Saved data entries
------------------------------------------------------------------------

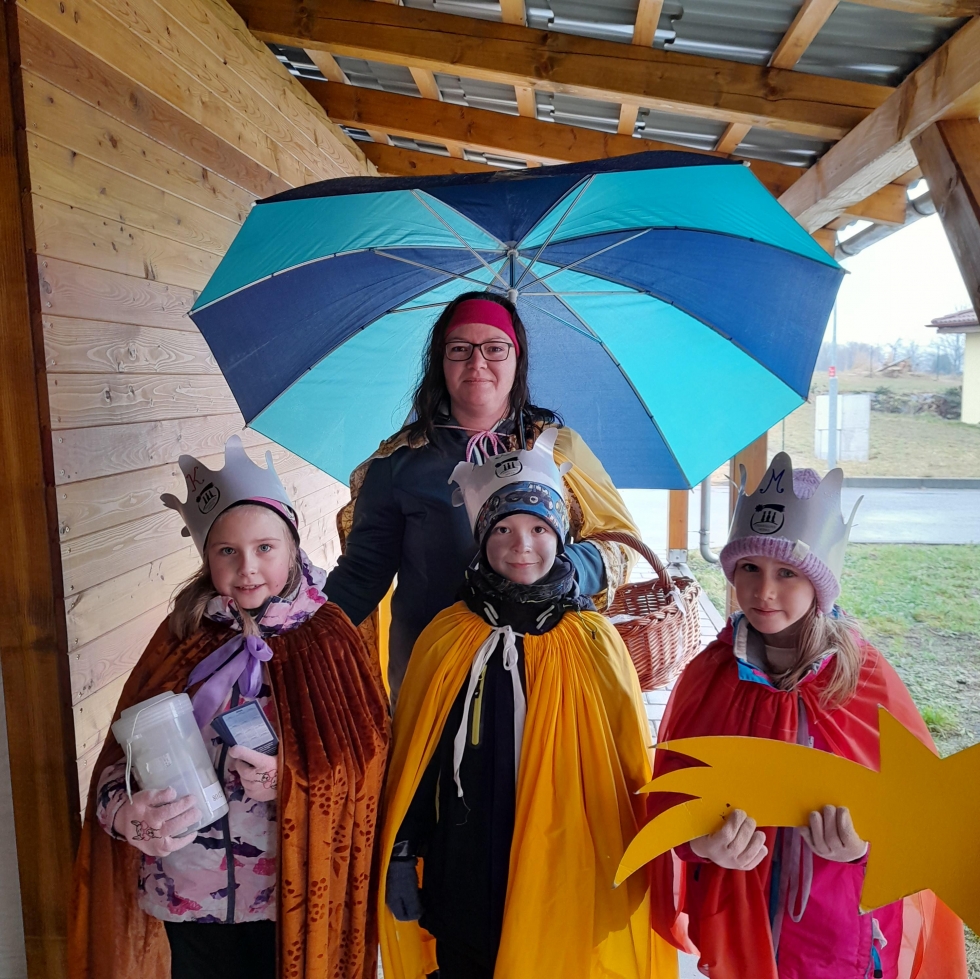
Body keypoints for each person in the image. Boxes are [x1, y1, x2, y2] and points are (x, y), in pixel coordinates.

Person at [69, 436, 390, 979]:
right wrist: (123, 813)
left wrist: (289, 778)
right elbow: (120, 762)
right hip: (187, 890)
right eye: (227, 551)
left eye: (265, 547)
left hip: (287, 893)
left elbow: (366, 760)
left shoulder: (329, 636)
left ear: (293, 546)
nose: (247, 568)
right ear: (206, 557)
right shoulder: (182, 637)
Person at [646, 452, 966, 979]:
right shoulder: (710, 676)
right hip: (737, 918)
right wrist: (702, 845)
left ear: (819, 583)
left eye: (787, 572)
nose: (763, 590)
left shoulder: (862, 680)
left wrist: (862, 848)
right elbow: (672, 795)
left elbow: (920, 818)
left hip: (835, 930)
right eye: (749, 568)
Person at [377, 429, 679, 979]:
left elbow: (624, 765)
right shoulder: (449, 636)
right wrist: (402, 851)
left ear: (561, 537)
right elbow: (420, 758)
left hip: (565, 869)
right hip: (463, 868)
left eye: (539, 528)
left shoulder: (593, 640)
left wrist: (637, 855)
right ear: (481, 538)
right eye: (503, 529)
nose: (522, 545)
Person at [325, 290, 638, 703]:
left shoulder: (558, 448)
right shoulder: (400, 463)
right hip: (435, 677)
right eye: (460, 349)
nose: (477, 363)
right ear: (440, 361)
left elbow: (620, 544)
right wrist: (298, 633)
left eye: (494, 348)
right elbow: (361, 575)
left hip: (547, 675)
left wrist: (553, 567)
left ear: (517, 358)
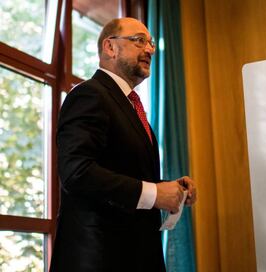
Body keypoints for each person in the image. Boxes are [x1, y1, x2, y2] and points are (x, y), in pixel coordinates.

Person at [49, 17, 196, 272]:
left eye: (150, 43)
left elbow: (124, 174)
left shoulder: (131, 106)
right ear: (110, 47)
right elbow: (77, 172)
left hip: (136, 255)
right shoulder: (89, 94)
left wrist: (170, 188)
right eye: (139, 41)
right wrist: (155, 194)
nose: (149, 49)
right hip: (99, 258)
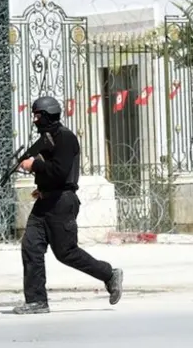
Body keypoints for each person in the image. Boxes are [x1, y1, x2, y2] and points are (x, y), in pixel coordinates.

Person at [13, 96, 123, 314]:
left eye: (37, 116)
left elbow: (60, 171)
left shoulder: (66, 138)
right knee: (30, 246)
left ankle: (109, 274)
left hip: (62, 203)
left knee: (66, 253)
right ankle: (36, 301)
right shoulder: (47, 138)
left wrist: (33, 165)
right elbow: (52, 172)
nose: (35, 120)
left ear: (47, 116)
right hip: (46, 201)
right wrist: (42, 185)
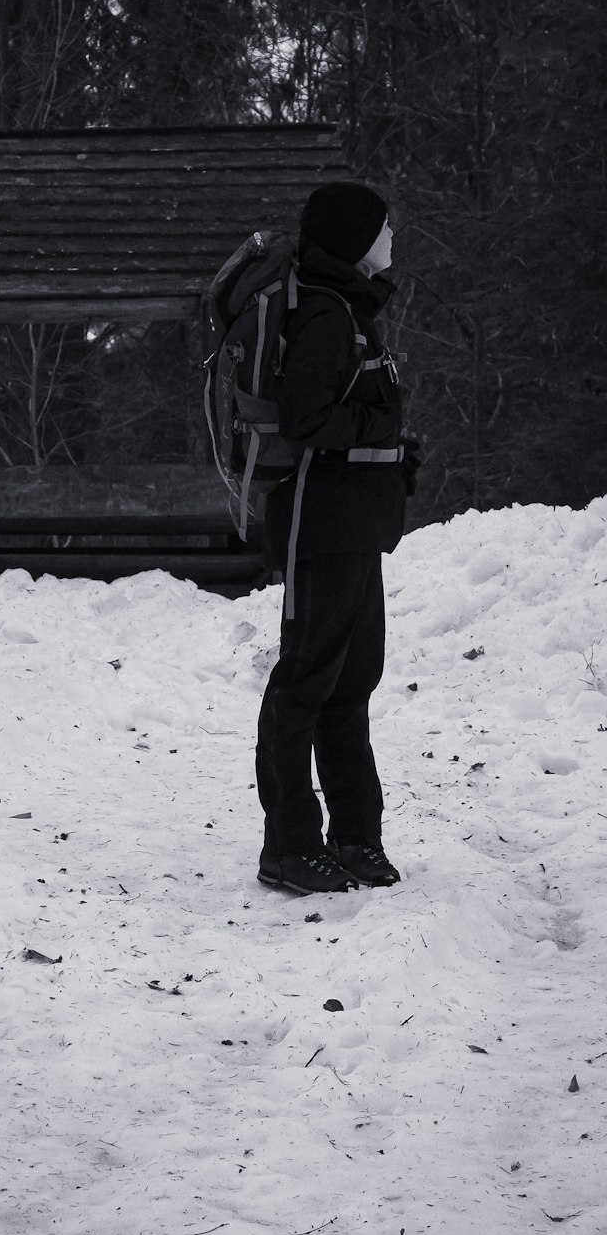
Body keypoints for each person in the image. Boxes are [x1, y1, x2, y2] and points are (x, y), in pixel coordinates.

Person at [255, 180, 418, 895]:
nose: (392, 237)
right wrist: (382, 432)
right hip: (319, 525)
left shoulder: (350, 309)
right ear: (354, 240)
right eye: (383, 228)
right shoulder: (326, 315)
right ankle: (289, 846)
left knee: (352, 682)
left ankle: (355, 836)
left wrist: (391, 449)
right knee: (306, 684)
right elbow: (304, 418)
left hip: (355, 525)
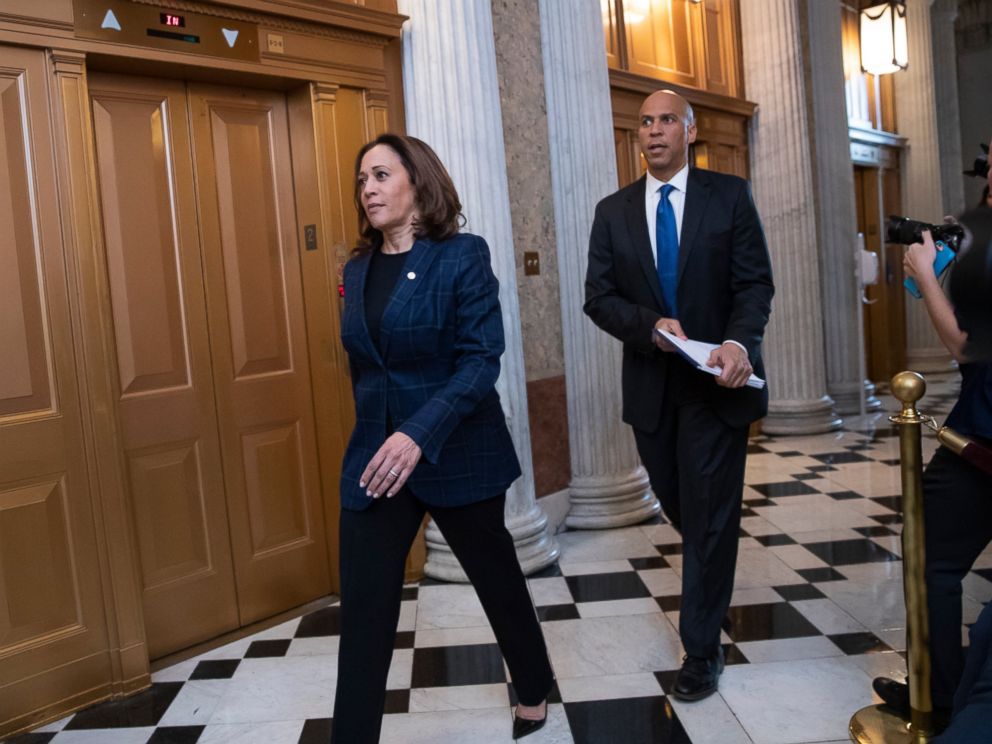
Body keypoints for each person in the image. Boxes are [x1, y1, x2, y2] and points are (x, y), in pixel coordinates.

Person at [331, 133, 554, 743]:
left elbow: (481, 361)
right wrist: (385, 439)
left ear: (417, 181)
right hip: (378, 461)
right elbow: (366, 367)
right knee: (367, 614)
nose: (368, 189)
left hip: (457, 448)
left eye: (380, 175)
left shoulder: (461, 256)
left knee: (497, 582)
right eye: (361, 180)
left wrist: (416, 434)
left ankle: (533, 685)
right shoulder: (355, 269)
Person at [583, 90, 774, 701]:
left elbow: (754, 283)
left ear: (690, 132)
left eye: (668, 120)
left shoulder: (729, 195)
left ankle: (700, 649)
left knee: (711, 512)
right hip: (652, 388)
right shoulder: (613, 211)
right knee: (685, 508)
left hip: (718, 386)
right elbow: (599, 297)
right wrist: (649, 327)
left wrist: (741, 344)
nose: (655, 130)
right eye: (645, 121)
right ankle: (710, 589)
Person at [872, 219, 992, 737]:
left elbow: (968, 347)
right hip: (979, 433)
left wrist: (925, 277)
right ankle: (945, 689)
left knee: (929, 559)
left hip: (982, 441)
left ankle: (942, 696)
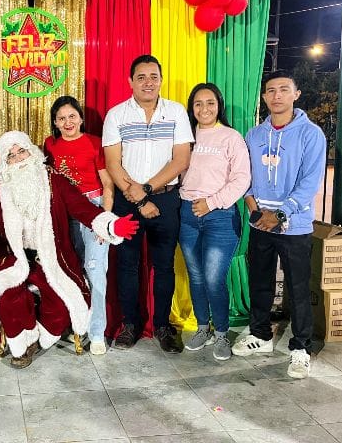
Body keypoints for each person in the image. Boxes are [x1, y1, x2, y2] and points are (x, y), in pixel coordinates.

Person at [0, 131, 138, 368]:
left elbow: (82, 208)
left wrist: (110, 225)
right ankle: (22, 345)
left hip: (52, 258)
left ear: (32, 152)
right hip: (13, 259)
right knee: (8, 298)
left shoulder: (55, 182)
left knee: (62, 305)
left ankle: (41, 337)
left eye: (22, 151)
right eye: (11, 156)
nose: (19, 158)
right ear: (4, 163)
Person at [232, 71, 326, 379]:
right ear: (264, 97)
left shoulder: (311, 134)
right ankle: (261, 335)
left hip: (294, 225)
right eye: (271, 90)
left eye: (284, 89)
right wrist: (253, 207)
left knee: (298, 288)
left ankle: (301, 347)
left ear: (296, 94)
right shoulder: (254, 135)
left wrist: (281, 214)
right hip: (260, 223)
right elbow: (244, 175)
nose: (277, 95)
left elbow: (310, 181)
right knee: (260, 282)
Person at [102, 54, 193, 352]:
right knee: (127, 265)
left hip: (165, 199)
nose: (148, 82)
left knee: (164, 266)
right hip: (127, 200)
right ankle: (130, 324)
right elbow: (113, 163)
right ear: (130, 81)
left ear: (161, 80)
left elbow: (181, 159)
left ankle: (162, 325)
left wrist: (147, 189)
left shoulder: (176, 112)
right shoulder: (116, 115)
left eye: (154, 76)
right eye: (141, 77)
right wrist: (139, 198)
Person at [177, 83, 251, 361]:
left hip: (220, 216)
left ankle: (221, 333)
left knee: (213, 278)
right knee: (196, 276)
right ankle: (202, 328)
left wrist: (212, 202)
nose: (204, 109)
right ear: (191, 108)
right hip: (187, 214)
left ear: (219, 105)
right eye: (198, 103)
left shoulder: (231, 137)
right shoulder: (185, 136)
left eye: (210, 103)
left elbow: (242, 179)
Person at [43, 96, 114, 355]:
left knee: (95, 272)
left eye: (72, 116)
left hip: (93, 210)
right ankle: (74, 325)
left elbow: (108, 184)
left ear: (81, 118)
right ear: (55, 123)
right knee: (69, 271)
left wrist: (105, 220)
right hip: (63, 213)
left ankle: (97, 333)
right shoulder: (49, 145)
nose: (67, 122)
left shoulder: (94, 143)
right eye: (61, 118)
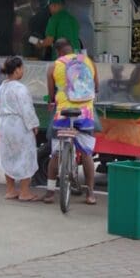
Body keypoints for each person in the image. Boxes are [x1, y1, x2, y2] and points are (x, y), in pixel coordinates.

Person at [41, 39, 99, 206]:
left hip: (63, 114)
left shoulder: (54, 66)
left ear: (58, 52)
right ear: (72, 49)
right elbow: (96, 88)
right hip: (85, 113)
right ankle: (90, 194)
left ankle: (50, 192)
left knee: (55, 152)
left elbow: (51, 95)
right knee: (87, 153)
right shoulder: (87, 61)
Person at [0, 56, 41, 202]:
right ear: (16, 70)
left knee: (8, 155)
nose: (23, 70)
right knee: (25, 155)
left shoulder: (1, 88)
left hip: (4, 125)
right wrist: (34, 125)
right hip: (19, 126)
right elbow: (27, 109)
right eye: (22, 68)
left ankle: (10, 190)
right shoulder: (20, 89)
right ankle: (24, 192)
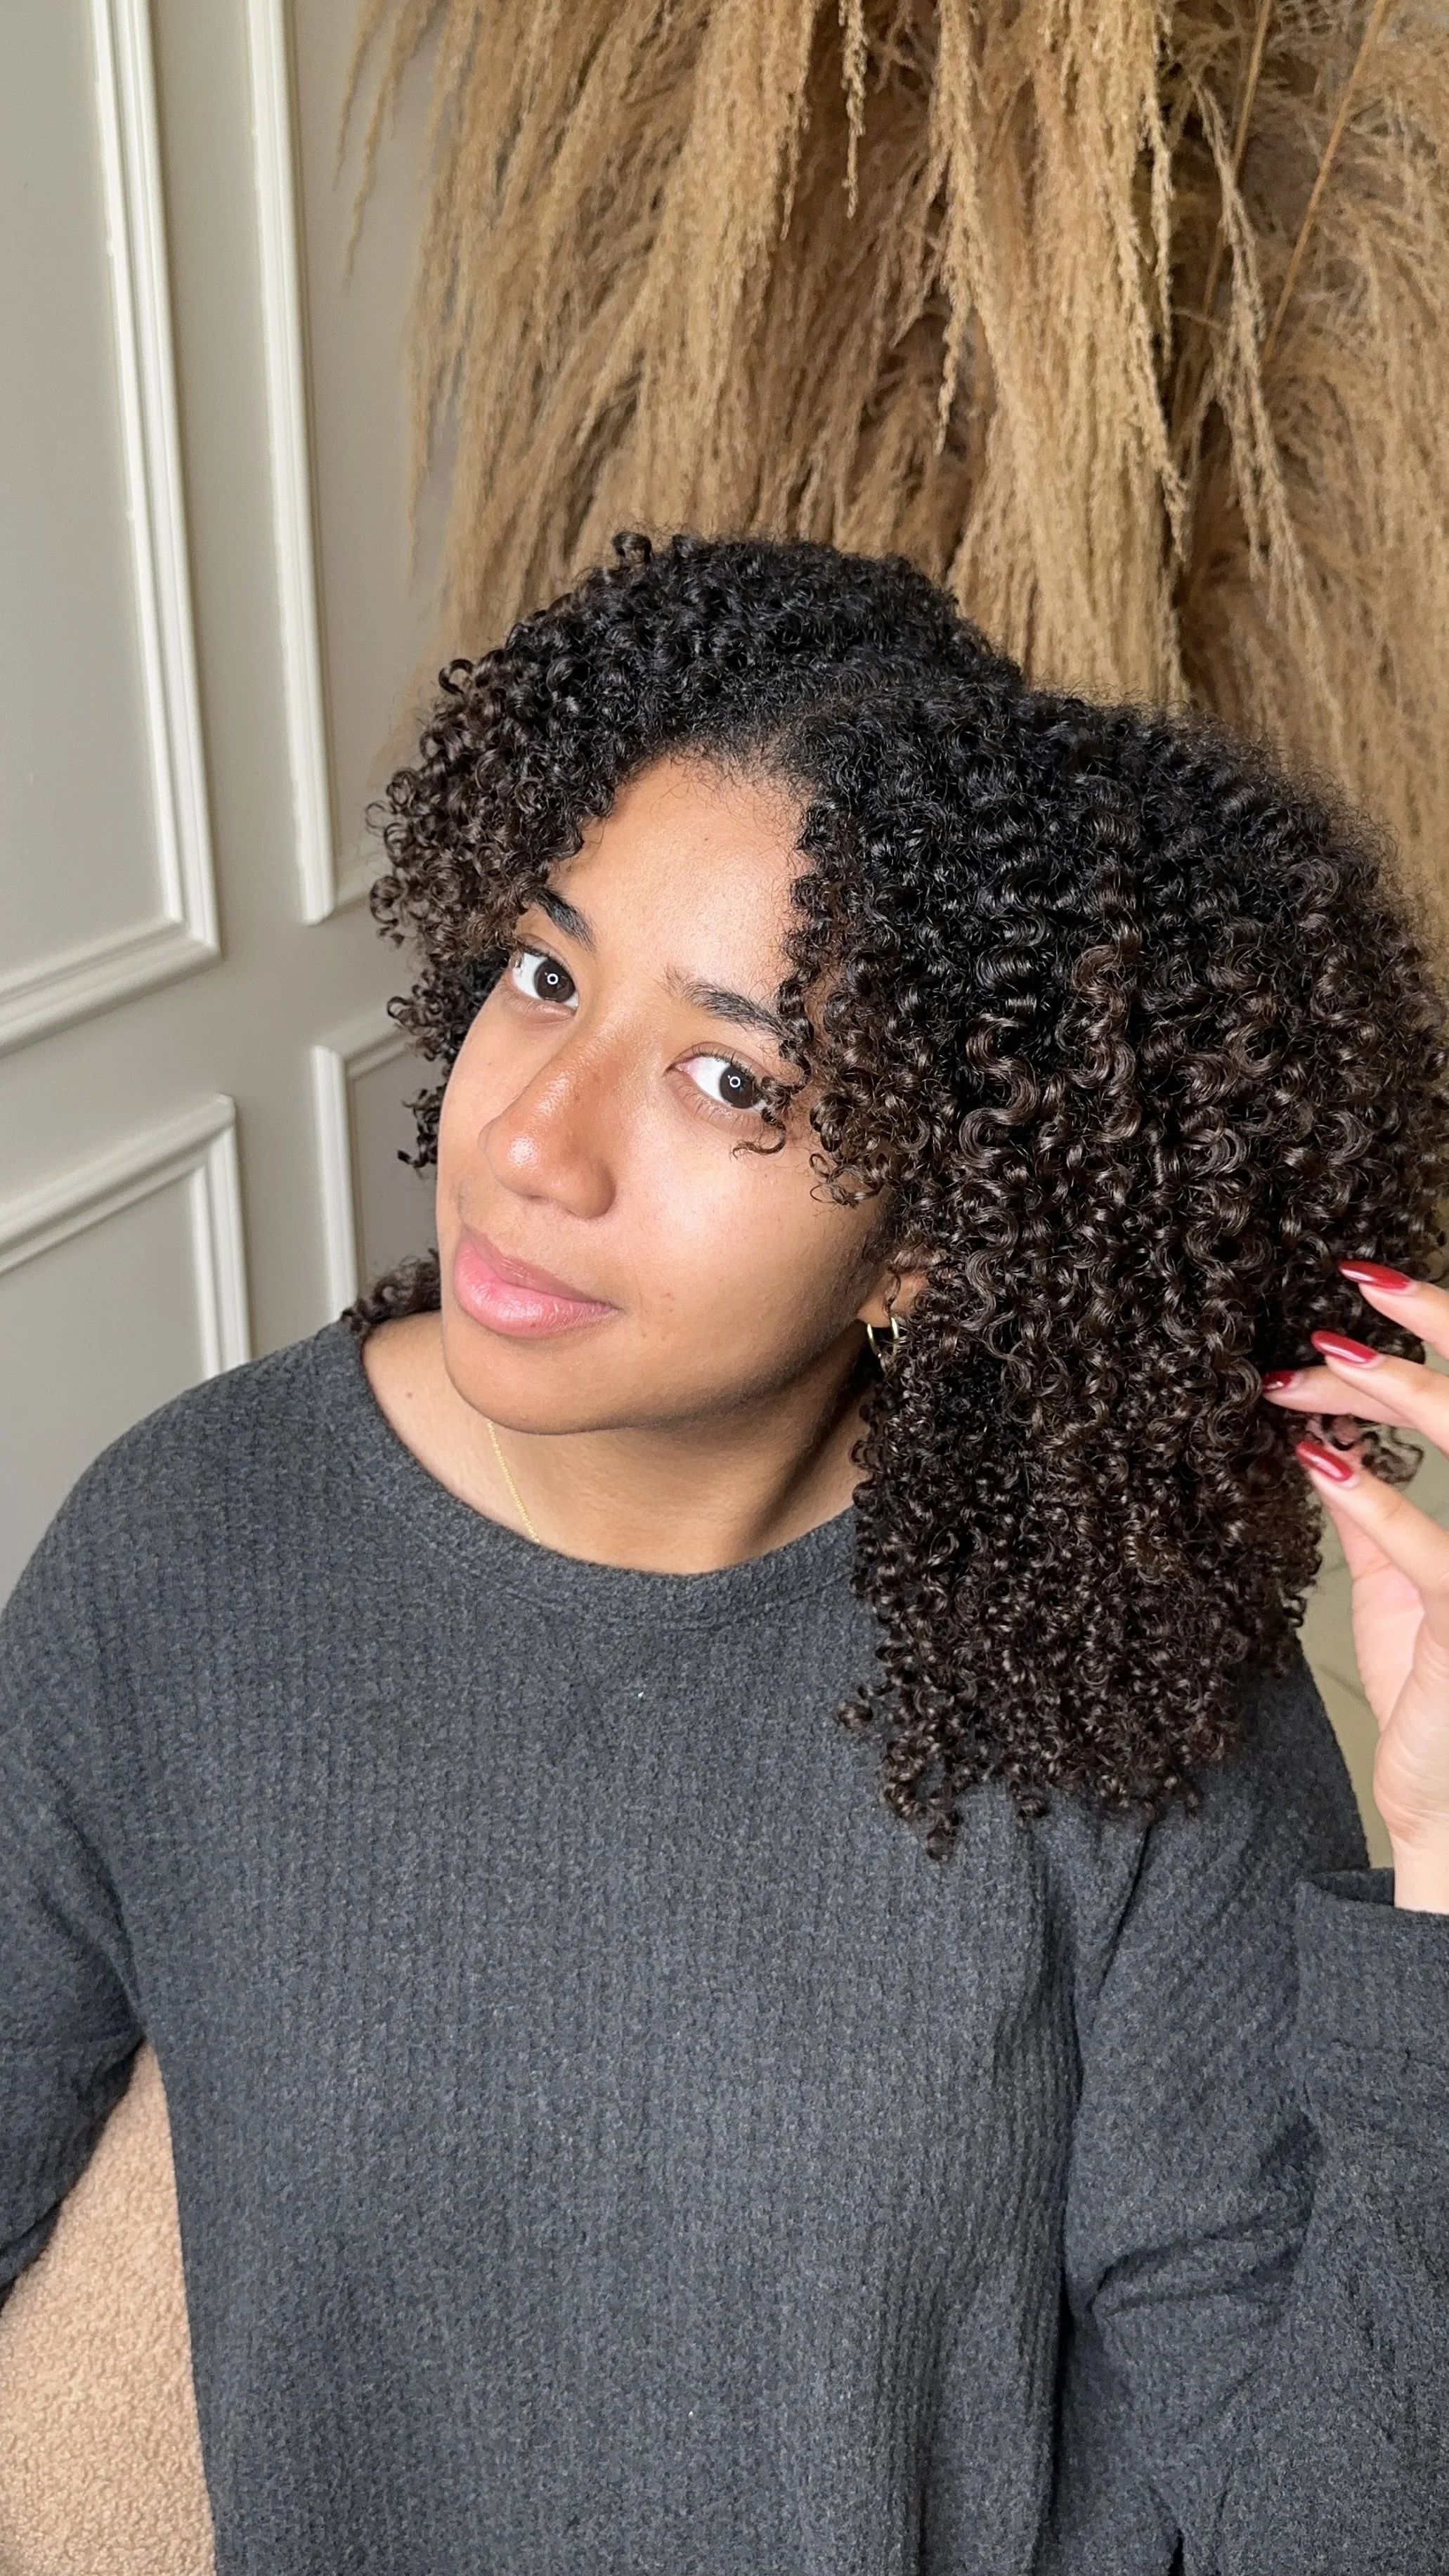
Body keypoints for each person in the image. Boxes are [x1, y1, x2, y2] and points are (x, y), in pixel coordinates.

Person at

------------------------------------------------------------------------

▸ **Problem**: Output the data above exactly, beginning at its first line and ending with the line that holds "right ear: (481, 538)". Leave out the pictures and add nothing.

▸ **Answer to this problem**:
Body keypoints for each person in the image. Boxes are [x1, y1, x2, y2] and points are (x, y), in pixel coordinates.

Person at [69, 436, 390, 979]:
right wrist: (123, 813)
left wrist: (289, 778)
right elbow: (120, 762)
right hip: (187, 890)
right eye: (227, 551)
left eye: (265, 547)
left hip: (287, 893)
left elbow: (366, 760)
left shoulder: (329, 636)
left ear: (293, 546)
nose: (247, 568)
right ear: (206, 557)
right shoulder: (182, 637)
Person at [646, 452, 966, 979]:
right shoulder: (710, 676)
right hip: (737, 918)
right wrist: (702, 845)
left ear: (819, 583)
left eye: (787, 572)
nose: (763, 590)
left shoulder: (862, 680)
left wrist: (862, 848)
right elbow: (672, 795)
left elbow: (920, 818)
left hip: (835, 930)
right eye: (749, 568)
Person at [377, 429, 679, 979]:
left elbow: (624, 765)
right shoulder: (449, 636)
right wrist: (402, 851)
left ear: (561, 537)
right elbow: (420, 758)
left hip: (565, 869)
right hip: (463, 868)
left eye: (539, 528)
left shoulder: (593, 640)
left wrist: (637, 855)
right ear: (481, 538)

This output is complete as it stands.